_WORK TO BE COMPLETED_. Output the lines from the one containing "If you found" through the end of the records below, inclusive, reproducing each one unchanged.

-- RECORDS TO USE follows --

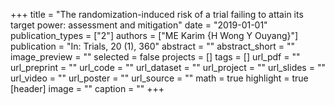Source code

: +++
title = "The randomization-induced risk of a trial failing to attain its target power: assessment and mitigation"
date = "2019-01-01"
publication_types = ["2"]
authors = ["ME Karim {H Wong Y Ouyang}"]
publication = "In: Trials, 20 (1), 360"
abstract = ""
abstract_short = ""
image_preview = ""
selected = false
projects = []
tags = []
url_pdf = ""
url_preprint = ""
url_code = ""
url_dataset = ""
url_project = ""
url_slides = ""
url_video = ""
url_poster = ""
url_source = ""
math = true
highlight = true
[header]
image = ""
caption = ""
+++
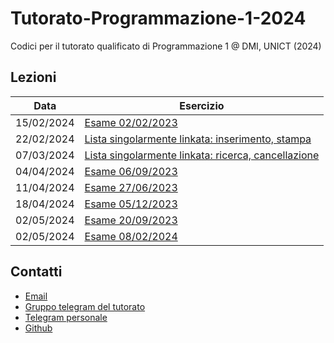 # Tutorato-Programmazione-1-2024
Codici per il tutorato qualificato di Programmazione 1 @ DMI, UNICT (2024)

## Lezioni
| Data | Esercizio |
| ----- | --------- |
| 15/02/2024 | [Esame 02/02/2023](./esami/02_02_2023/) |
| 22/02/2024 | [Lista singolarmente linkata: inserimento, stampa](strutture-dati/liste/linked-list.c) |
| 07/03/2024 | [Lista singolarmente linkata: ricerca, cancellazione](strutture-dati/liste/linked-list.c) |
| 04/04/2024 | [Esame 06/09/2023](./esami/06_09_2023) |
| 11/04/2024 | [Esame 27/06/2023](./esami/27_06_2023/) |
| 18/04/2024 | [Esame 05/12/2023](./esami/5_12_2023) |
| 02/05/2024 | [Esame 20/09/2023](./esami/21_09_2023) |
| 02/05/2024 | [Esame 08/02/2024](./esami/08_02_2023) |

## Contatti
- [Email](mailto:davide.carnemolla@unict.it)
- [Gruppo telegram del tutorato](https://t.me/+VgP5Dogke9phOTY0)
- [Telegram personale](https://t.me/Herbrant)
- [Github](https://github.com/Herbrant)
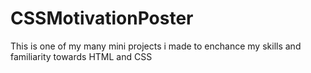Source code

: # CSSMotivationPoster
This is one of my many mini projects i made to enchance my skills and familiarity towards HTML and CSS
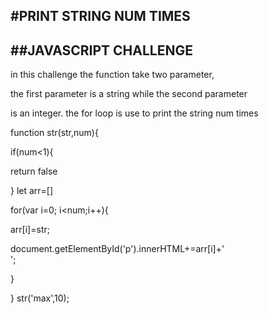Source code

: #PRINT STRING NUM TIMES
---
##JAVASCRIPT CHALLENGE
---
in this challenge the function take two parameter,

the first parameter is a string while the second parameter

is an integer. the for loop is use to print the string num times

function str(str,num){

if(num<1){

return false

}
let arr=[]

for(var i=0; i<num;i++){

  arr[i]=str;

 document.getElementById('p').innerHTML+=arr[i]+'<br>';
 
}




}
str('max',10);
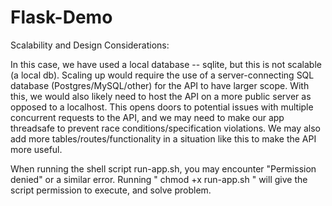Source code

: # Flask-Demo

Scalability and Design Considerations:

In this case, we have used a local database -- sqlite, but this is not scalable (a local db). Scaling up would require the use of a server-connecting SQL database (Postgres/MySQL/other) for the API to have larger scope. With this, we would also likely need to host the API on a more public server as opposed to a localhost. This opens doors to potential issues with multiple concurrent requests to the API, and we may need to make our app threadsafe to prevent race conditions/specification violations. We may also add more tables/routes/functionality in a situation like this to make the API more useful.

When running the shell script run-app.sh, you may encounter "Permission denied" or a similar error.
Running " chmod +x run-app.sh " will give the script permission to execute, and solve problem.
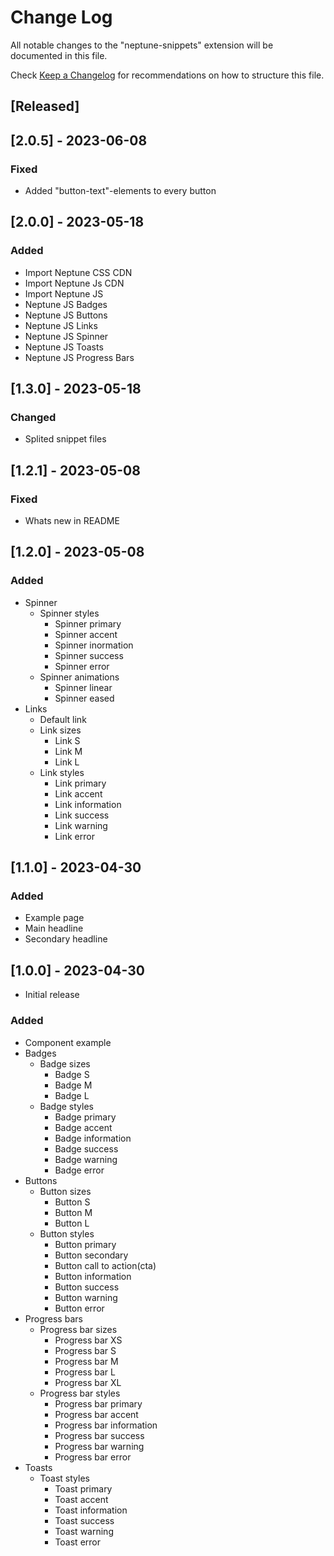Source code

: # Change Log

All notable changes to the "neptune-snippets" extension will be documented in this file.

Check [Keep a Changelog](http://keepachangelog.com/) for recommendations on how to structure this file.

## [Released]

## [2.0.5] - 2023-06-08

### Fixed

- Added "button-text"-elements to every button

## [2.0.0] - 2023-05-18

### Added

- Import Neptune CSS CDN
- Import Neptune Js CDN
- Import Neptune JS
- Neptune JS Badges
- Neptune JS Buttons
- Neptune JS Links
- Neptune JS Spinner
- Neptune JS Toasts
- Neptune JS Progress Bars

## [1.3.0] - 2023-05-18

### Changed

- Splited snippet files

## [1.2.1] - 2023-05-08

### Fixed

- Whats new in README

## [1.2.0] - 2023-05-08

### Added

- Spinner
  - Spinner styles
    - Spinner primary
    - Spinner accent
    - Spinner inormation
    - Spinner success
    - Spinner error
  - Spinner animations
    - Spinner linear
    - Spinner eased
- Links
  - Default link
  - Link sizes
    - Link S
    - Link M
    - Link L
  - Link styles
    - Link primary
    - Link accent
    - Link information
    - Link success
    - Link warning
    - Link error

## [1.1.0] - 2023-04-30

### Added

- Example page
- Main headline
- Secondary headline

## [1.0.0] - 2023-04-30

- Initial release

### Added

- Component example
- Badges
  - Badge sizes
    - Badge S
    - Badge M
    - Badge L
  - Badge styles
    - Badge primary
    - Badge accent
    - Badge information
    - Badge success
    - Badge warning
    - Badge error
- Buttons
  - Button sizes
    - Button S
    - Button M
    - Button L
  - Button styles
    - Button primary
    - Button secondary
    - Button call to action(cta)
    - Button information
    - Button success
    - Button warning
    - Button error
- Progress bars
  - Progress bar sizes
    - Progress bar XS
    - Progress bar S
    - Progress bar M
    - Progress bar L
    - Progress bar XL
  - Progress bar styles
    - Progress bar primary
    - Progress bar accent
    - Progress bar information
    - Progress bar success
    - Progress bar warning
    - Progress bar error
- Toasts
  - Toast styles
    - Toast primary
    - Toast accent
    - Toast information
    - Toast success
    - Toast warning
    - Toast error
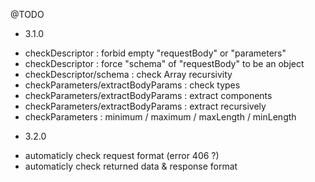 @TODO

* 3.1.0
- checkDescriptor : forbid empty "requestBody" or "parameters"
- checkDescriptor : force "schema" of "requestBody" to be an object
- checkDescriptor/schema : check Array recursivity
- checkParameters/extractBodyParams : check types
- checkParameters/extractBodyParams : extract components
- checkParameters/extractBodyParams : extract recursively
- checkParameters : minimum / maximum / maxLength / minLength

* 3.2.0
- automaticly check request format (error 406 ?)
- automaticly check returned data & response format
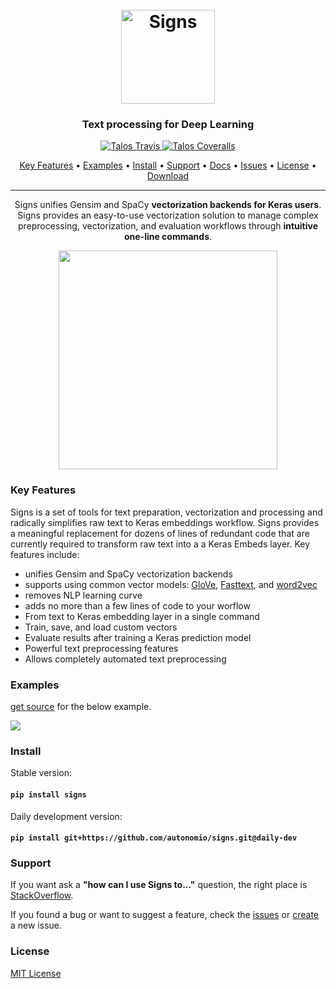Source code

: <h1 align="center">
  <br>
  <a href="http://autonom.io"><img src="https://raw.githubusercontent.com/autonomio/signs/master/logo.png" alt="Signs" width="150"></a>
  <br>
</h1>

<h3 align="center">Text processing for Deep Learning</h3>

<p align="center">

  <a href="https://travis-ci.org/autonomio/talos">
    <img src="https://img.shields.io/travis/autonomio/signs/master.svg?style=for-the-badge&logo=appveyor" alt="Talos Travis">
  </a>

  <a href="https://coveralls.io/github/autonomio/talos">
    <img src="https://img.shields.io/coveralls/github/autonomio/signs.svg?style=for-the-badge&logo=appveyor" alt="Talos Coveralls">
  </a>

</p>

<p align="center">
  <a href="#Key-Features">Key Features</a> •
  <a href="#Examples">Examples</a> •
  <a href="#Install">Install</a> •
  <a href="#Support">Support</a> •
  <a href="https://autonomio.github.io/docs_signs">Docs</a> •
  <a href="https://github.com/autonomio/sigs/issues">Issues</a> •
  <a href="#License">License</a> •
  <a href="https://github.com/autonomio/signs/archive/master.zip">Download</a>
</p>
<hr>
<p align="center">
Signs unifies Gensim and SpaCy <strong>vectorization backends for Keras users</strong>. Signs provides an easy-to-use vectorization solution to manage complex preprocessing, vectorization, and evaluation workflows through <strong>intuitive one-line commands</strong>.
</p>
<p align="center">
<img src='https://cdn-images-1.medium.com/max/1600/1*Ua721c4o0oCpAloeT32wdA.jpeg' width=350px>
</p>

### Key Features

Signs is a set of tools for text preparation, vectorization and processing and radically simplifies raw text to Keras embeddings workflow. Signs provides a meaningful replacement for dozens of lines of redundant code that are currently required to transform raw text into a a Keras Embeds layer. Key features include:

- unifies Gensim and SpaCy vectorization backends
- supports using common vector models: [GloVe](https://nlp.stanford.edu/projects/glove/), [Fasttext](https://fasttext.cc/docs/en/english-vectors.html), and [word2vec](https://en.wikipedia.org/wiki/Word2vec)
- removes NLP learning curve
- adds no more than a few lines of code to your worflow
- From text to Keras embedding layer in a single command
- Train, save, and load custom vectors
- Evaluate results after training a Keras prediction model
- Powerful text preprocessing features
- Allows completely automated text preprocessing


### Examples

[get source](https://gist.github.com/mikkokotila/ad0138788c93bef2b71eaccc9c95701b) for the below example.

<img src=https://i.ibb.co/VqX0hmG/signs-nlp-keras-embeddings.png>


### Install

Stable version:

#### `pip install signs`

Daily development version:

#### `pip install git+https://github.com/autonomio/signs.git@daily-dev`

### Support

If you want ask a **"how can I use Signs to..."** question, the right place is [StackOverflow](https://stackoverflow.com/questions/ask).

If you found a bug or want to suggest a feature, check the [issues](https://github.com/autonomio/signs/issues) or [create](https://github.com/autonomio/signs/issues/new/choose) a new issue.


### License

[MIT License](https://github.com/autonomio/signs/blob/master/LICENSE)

-- RECORDS TO USE concluded --

_OUTPUT OF THE TASK_.
If you found a bug or want to suggest a feature, check the [issues](https://github.com/autonomio/signs/issues) or [create](https://github.com/autonomio/signs/issues/new/choose) a new issue.


### License

[MIT License](https://github.com/autonomio/signs/blob/master/LICENSE)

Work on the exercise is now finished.